Simply put, cost of living is making it nearly impossible for non-wealthy people to continue living in Santa Cruz, be they students, workers or the elderly. This struggle is not polarized between students and locals, as Primack characterized it, but between rich residents and poor residents. It just so happens that there are many poor students (contrary to popular belief), and many rich longtime residents, who either own rentals or have economic ties to real estate.
There are students fighting hard to change things both on campus and off campus. We don’t sympathize with the university, we don’t want it to swell its enrollment numbers without building accessible housing for its students anymore than longtime residents do. We are fully aware that passing Measure M and repealing Costa-Hawkins are not cure-alls to our housing woes, but rather steps toward halting the steep upward climb of rents in California so that poor, working class, and in Santa Cruz’ case, middle-class tenants can be secure in their communities.

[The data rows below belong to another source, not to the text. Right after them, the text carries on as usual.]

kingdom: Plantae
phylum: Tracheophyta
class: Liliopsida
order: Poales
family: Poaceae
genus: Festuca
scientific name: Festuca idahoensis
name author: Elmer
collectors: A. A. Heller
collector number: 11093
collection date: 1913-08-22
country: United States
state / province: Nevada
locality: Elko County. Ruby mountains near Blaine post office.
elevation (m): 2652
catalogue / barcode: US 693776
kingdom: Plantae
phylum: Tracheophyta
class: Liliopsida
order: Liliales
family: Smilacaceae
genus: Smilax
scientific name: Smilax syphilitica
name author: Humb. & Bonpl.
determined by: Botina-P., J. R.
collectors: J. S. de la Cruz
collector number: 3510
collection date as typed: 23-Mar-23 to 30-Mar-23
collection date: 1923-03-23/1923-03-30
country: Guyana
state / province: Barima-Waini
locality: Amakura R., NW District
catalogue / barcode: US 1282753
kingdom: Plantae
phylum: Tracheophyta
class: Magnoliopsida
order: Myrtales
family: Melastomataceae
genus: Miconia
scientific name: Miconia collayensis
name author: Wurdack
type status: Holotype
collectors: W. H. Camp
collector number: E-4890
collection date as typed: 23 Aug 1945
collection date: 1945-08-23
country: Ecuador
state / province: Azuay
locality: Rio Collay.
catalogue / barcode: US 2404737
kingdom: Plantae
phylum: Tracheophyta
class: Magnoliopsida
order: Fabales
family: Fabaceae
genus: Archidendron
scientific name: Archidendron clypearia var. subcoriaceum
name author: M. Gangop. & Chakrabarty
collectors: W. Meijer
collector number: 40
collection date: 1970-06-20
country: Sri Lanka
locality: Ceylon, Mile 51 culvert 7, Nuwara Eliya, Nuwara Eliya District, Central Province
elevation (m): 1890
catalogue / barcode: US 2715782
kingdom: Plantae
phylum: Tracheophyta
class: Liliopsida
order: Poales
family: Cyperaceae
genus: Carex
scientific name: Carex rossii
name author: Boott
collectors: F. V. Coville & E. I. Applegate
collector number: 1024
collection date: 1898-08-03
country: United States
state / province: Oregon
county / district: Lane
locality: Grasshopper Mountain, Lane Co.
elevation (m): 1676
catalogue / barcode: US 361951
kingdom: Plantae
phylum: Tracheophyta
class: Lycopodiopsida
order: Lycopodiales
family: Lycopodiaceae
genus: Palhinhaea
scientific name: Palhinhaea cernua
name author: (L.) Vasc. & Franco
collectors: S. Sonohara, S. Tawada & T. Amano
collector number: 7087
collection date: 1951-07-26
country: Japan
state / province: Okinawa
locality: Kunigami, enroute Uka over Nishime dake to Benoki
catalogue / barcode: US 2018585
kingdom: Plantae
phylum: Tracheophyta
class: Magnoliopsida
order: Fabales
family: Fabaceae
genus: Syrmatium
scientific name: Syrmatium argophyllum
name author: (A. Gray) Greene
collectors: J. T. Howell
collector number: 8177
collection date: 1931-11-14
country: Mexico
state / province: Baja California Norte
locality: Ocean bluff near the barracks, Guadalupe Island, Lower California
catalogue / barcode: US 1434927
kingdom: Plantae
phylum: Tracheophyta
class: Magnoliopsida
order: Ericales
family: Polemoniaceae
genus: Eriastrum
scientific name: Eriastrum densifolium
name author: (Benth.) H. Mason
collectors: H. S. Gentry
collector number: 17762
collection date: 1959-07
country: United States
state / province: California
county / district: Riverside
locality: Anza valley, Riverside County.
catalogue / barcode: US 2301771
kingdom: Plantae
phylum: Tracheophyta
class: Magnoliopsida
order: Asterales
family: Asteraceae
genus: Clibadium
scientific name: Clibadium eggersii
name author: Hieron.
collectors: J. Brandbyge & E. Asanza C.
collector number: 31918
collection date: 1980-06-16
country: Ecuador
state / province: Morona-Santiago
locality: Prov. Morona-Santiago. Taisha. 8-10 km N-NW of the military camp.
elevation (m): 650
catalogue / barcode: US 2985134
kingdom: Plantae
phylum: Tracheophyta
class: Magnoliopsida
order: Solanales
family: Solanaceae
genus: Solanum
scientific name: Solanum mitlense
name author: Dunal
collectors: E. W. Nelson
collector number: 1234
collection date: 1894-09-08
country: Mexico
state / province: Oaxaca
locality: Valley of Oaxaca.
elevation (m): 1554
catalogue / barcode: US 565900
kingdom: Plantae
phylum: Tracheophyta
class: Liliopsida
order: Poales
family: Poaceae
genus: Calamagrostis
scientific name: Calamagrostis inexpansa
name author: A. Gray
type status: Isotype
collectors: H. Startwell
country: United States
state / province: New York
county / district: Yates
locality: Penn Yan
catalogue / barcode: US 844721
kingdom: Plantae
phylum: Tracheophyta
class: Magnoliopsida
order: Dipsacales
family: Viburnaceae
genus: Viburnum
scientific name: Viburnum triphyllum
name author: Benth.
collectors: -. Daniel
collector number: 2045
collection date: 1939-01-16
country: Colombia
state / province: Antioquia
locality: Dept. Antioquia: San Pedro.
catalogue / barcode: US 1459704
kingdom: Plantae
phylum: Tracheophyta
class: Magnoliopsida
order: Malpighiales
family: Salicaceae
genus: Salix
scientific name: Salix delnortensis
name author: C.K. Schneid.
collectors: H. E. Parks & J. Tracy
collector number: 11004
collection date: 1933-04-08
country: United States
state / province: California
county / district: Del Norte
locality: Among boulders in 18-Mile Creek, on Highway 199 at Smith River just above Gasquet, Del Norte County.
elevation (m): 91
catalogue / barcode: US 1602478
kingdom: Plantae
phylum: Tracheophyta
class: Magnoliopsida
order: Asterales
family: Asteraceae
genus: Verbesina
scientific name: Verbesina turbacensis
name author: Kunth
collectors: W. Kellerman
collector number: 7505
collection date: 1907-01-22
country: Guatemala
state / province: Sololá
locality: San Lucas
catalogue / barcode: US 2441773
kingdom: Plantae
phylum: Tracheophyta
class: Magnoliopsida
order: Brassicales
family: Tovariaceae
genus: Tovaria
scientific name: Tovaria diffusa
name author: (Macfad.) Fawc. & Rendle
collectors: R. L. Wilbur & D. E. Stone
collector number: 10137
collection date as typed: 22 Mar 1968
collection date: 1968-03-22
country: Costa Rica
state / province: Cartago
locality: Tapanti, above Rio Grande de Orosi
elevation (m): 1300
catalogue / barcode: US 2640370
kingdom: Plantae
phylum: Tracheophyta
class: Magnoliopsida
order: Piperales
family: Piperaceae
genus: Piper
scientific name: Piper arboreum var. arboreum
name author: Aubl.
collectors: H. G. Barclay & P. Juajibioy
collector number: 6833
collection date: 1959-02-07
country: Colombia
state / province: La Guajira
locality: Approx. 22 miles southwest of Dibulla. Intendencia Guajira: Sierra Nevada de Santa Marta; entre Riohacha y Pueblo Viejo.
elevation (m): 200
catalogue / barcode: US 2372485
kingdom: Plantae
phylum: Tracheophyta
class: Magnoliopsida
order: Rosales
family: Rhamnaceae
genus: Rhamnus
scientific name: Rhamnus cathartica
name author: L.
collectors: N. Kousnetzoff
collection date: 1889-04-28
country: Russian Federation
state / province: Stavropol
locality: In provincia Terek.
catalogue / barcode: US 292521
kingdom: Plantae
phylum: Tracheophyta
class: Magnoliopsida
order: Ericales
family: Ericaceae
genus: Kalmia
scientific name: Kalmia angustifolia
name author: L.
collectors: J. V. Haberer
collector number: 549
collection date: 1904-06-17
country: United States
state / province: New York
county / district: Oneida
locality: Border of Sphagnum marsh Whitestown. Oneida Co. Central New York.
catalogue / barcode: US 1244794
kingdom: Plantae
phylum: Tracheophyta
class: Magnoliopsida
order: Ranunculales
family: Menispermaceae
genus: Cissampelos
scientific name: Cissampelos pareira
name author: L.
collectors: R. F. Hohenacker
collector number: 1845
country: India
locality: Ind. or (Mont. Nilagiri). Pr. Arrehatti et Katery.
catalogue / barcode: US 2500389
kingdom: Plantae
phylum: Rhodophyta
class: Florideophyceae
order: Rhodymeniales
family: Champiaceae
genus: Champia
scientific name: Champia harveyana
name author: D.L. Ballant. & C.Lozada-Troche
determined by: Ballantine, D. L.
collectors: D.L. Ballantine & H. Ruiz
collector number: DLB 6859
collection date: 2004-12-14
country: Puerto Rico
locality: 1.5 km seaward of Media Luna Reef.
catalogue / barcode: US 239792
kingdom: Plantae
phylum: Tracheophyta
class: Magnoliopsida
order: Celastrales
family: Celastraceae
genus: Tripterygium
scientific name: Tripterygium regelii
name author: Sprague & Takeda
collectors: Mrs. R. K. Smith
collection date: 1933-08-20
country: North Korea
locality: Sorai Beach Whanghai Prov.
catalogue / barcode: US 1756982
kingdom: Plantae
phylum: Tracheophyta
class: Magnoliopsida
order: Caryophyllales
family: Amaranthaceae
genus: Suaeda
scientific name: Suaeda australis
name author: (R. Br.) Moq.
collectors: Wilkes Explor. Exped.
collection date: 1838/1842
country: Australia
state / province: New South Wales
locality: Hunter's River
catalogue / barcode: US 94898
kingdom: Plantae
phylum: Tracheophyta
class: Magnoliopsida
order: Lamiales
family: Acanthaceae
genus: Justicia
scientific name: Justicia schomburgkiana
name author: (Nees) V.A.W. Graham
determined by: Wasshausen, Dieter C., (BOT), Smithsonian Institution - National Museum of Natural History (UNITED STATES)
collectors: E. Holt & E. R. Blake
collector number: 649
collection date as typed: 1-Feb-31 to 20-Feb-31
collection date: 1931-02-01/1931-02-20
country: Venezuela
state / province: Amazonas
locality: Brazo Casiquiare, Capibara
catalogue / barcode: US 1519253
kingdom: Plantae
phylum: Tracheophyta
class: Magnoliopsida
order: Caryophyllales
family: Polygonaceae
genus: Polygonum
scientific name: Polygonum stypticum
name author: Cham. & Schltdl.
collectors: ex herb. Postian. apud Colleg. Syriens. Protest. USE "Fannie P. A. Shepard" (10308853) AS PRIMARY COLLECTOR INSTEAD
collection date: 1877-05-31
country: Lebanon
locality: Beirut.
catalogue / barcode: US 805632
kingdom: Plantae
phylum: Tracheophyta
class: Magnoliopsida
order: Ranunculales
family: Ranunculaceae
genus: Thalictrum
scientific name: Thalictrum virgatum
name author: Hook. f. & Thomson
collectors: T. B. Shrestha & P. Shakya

Yes, students have a stake in this community, and vice versa. I feel like this isn’t a point worth arguing, it should be self evident. The rent of students is integral to the local economy. So, too is the labor of students working full time and part time to finance their education. Nowadays, the main factor that pushes graduated students out of Santa Cruz — the thing that keeps them from setting down roots and becoming the longtime residents that Primack believes should vote — is the double-pronged problem of limited local work opportunities and sky-high rents.